> _RECORDED DATA_
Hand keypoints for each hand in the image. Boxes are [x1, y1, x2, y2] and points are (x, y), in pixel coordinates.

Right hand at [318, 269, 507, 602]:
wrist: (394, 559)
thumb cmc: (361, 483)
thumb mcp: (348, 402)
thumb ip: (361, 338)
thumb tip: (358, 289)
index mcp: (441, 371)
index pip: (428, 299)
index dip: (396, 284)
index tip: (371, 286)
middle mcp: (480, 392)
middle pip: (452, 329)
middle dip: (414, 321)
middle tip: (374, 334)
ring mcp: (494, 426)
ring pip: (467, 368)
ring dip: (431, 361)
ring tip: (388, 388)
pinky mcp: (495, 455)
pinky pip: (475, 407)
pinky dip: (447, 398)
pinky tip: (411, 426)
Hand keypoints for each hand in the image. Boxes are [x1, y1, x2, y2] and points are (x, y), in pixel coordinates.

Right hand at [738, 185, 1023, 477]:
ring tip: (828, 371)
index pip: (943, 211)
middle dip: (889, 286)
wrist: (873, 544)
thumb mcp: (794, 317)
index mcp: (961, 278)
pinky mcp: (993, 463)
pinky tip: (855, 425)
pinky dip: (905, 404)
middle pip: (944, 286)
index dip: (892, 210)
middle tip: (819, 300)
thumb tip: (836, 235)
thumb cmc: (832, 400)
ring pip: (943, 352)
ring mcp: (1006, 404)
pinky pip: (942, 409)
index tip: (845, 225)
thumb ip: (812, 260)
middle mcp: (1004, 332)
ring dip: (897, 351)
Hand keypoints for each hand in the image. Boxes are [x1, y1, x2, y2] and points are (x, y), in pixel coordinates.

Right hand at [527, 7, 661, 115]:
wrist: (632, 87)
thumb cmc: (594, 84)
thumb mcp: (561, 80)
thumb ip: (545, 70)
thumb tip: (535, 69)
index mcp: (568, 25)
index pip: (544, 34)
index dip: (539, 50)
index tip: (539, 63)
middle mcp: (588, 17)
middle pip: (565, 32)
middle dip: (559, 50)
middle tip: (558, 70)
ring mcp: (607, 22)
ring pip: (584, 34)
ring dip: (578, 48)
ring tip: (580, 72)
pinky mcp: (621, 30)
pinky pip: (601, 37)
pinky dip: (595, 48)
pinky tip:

> _TASK OBJECTIVE_
Give the records again, complete and exact.

> _RESULT OF THIS EXERCISE_
Hand keypoints for each hand in the image. Boxes are [x1, y1, x2, y2] and points are (x, y), in pixel coordinates.

Right hand at [318, 269, 507, 602]:
wrist: (394, 559)
thumb cmc: (361, 483)
thumb mcp: (348, 402)
thumb ip: (361, 338)
thumb tip: (358, 289)
index mcp: (441, 371)
index pip: (428, 299)
index dip: (396, 284)
index tip: (371, 286)
middle mcp: (480, 392)
middle pip: (452, 329)
middle dip: (414, 321)
middle tip: (374, 334)
ring mcp: (494, 426)
ring pip: (467, 368)
ring dip: (431, 361)
ring tip: (388, 388)
pinky mcp: (495, 455)
pinky pip: (475, 407)
pinky dip: (447, 398)
pinky tip: (411, 426)
Hand keypoints for each hand in the image. Boxes are [x1, y1, x2, y2] and points are (x, y), in pixel coordinates.

Right hand at [738, 185, 1023, 477]:
ring tip: (828, 371)
index pip: (943, 211)
middle dip: (889, 286)
wrist: (873, 544)
thumb mcp: (794, 317)
index mcp: (961, 278)
pinky mcp: (993, 463)
pinky tip: (855, 425)
pinky dip: (905, 404)
middle pip: (944, 286)
index dip: (892, 210)
middle tip: (819, 300)
thumb tip: (836, 235)
thumb cmc: (832, 400)
ring pip: (943, 352)
ring mcp: (1006, 404)
pinky pip: (942, 409)
index tip: (845, 225)
thumb ip: (812, 260)
middle mcp: (1004, 332)
ring dip: (897, 351)
Hand keypoints for each hand in the image. Boxes are [x1, y1, x2, y2] and points are (x, y), in pixel coordinates.

Right hand at [527, 7, 661, 115]:
wrist: (632, 87)
thumb cmc: (594, 84)
thumb mcp: (561, 80)
thumb ip: (545, 70)
thumb tip: (535, 69)
index mcp: (568, 25)
index pip: (544, 34)
index dip: (539, 50)
index tip: (539, 63)
middle mcp: (588, 17)
middle pip: (565, 32)
middle dip: (559, 50)
middle tip: (558, 70)
ring mcp: (607, 22)
ring pip: (584, 34)
ring dip: (578, 48)
ring tip: (580, 72)
pinky mcp: (621, 30)
pinky pip: (601, 37)
pinky dip: (595, 48)
pinky tip:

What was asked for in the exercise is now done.